(Items from a data source)
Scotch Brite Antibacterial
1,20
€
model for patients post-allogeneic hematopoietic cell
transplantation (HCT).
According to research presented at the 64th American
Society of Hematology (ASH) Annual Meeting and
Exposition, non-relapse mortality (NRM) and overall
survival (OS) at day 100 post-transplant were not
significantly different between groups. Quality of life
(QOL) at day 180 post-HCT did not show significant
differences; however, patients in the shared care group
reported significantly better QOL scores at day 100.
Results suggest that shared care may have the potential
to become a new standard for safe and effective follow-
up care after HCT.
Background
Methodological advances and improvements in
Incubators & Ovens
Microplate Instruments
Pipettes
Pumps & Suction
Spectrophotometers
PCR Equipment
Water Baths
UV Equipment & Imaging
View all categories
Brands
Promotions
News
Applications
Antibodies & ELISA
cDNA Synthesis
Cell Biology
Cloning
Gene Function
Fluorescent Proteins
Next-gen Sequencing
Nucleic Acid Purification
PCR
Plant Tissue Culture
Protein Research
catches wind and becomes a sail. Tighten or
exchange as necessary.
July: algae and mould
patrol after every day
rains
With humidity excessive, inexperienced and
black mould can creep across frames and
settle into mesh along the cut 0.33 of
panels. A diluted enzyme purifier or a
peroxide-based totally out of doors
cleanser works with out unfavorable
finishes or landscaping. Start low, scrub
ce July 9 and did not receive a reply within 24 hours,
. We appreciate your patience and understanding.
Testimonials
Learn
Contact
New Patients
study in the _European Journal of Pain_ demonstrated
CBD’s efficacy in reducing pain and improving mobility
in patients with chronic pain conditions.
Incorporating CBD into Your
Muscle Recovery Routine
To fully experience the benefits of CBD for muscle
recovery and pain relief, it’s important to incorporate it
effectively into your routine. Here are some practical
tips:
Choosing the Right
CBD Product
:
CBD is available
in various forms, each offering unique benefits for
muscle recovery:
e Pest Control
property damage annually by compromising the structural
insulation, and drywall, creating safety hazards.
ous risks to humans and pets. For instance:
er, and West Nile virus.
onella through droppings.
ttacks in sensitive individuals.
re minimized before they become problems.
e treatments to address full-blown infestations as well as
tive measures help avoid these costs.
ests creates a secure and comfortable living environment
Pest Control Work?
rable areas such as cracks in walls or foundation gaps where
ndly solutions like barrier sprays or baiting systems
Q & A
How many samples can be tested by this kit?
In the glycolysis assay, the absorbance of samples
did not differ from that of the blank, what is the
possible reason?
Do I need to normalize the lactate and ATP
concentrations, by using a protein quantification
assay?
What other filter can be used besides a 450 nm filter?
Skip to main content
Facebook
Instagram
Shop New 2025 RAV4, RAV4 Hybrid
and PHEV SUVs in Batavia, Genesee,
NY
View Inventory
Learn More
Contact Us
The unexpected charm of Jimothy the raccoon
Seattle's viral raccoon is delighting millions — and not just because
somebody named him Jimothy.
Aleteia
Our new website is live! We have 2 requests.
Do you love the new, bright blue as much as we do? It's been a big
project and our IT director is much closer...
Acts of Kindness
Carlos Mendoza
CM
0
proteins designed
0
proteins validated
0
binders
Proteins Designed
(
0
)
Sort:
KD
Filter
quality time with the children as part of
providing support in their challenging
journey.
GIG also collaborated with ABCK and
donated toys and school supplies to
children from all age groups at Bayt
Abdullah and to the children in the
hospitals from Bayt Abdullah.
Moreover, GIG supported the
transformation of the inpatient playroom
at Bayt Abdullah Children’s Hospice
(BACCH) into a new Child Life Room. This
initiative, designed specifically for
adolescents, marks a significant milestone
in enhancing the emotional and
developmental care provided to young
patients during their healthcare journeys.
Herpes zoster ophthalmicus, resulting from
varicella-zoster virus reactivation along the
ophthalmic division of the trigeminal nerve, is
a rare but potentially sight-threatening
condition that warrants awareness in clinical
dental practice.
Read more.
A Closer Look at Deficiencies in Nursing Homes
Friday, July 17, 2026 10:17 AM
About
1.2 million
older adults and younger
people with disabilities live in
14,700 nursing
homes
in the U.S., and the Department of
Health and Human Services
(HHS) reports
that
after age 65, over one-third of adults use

Task description |
Reproduce the preceding records exactly and completely.

Answer to this task |
Scotch Brite Antibacterial
1,20
€
model for patients post-allogeneic hematopoietic cell
transplantation (HCT).
According to research presented at the 64th American
Society of Hematology (ASH) Annual Meeting and
Exposition, non-relapse mortality (NRM) and overall
survival (OS) at day 100 post-transplant were not
significantly different between groups. Quality of life
(QOL) at day 180 post-HCT did not show significant
differences; however, patients in the shared care group
reported significantly better QOL scores at day 100.
Results suggest that shared care may have the potential
to become a new standard for safe and effective follow-
up care after HCT.
Background
Methodological advances and improvements in
Incubators & Ovens
Microplate Instruments
Pipettes
Pumps & Suction
Spectrophotometers
PCR Equipment
Water Baths
UV Equipment & Imaging
View all categories
Brands
Promotions
News
Applications
Antibodies & ELISA
cDNA Synthesis
Cell Biology
Cloning
Gene Function
Fluorescent Proteins
Next-gen Sequencing
Nucleic Acid Purification
PCR
Plant Tissue Culture
Protein Research
catches wind and becomes a sail. Tighten or
exchange as necessary.
July: algae and mould
patrol after every day
rains
With humidity excessive, inexperienced and
black mould can creep across frames and
settle into mesh along the cut 0.33 of
panels. A diluted enzyme purifier or a
peroxide-based totally out of doors
cleanser works with out unfavorable
finishes or landscaping. Start low, scrub
ce July 9 and did not receive a reply within 24 hours,
. We appreciate your patience and understanding.
Testimonials
Learn
Contact
New Patients
study in the _European Journal of Pain_ demonstrated
CBD’s efficacy in reducing pain and improving mobility
in patients with chronic pain conditions.
Incorporating CBD into Your
Muscle Recovery Routine
To fully experience the benefits of CBD for muscle
recovery and pain relief, it’s important to incorporate it
effectively into your routine. Here are some practical
tips:
Choosing the Right
CBD Product
:
CBD is available
in various forms, each offering unique benefits for
muscle recovery:
e Pest Control
property damage annually by compromising the structural
insulation, and drywall, creating safety hazards.
ous risks to humans and pets. For instance:
er, and West Nile virus.
onella through droppings.
ttacks in sensitive individuals.
re minimized before they become problems.
e treatments to address full-blown infestations as well as
tive measures help avoid these costs.
ests creates a secure and comfortable living environment
Pest Control Work?
rable areas such as cracks in walls or foundation gaps where
ndly solutions like barrier sprays or baiting systems
Q & A
How many samples can be tested by this kit?
In the glycolysis assay, the absorbance of samples
did not differ from that of the blank, what is the
possible reason?
Do I need to normalize the lactate and ATP
concentrations, by using a protein quantification
assay?
What other filter can be used besides a 450 nm filter?
Skip to main content
Facebook
Instagram
Shop New 2025 RAV4, RAV4 Hybrid
and PHEV SUVs in Batavia, Genesee,
NY
View Inventory
Learn More
Contact Us
The unexpected charm of Jimothy the raccoon
Seattle's viral raccoon is delighting millions — and not just because
somebody named him Jimothy.
Aleteia
Our new website is live! We have 2 requests.
Do you love the new, bright blue as much as we do? It's been a big
project and our IT director is much closer...
Acts of Kindness
Carlos Mendoza
CM
0
proteins designed
0
proteins validated
0
binders
Proteins Designed
(
0
)
Sort:
KD
Filter
quality time with the children as part of
providing support in their challenging
journey.
GIG also collaborated with ABCK and
donated toys and school supplies to
children from all age groups at Bayt
Abdullah and to the children in the
hospitals from Bayt Abdullah.
Moreover, GIG supported the
transformation of the inpatient playroom
at Bayt Abdullah Children’s Hospice
(BACCH) into a new Child Life Room. This
initiative, designed specifically for
adolescents, marks a significant milestone
in enhancing the emotional and
developmental care provided to young
patients during their healthcare journeys.
Herpes zoster ophthalmicus, resulting from
varicella-zoster virus reactivation along the
ophthalmic division of the trigeminal nerve, is
a rare but potentially sight-threatening
condition that warrants awareness in clinical
dental practice.
Read more.
A Closer Look at Deficiencies in Nursing Homes
Friday, July 17, 2026 10:17 AM
About
1.2 million
older adults and younger
people with disabilities live in
14,700 nursing
homes
in the U.S., and the Department of
Health and Human Services
(HHS) reports
that
after age 65, over one-third of adults use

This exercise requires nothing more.